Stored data
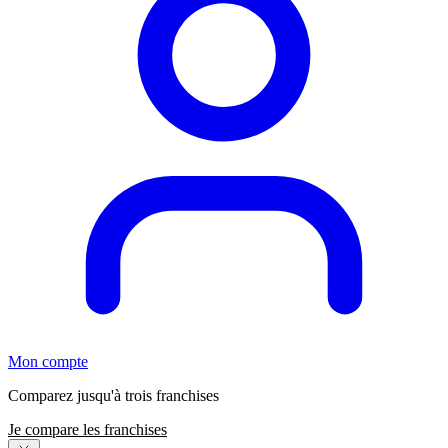
Mon compte
Comparez jusqu'à trois franchises
Je compare les franchises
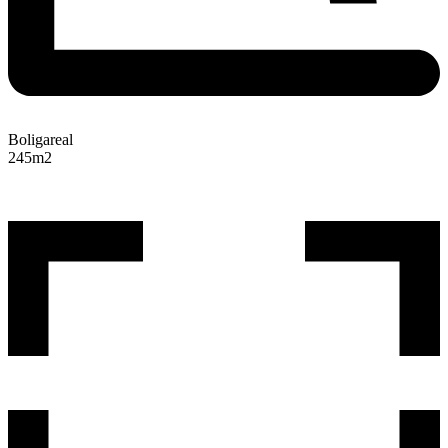
Boligareal
245
m2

§ **Exercise details**: What is needed is the number of lines in the data that hold the word "franchises", with nothing added.

§ **Your solution**: 2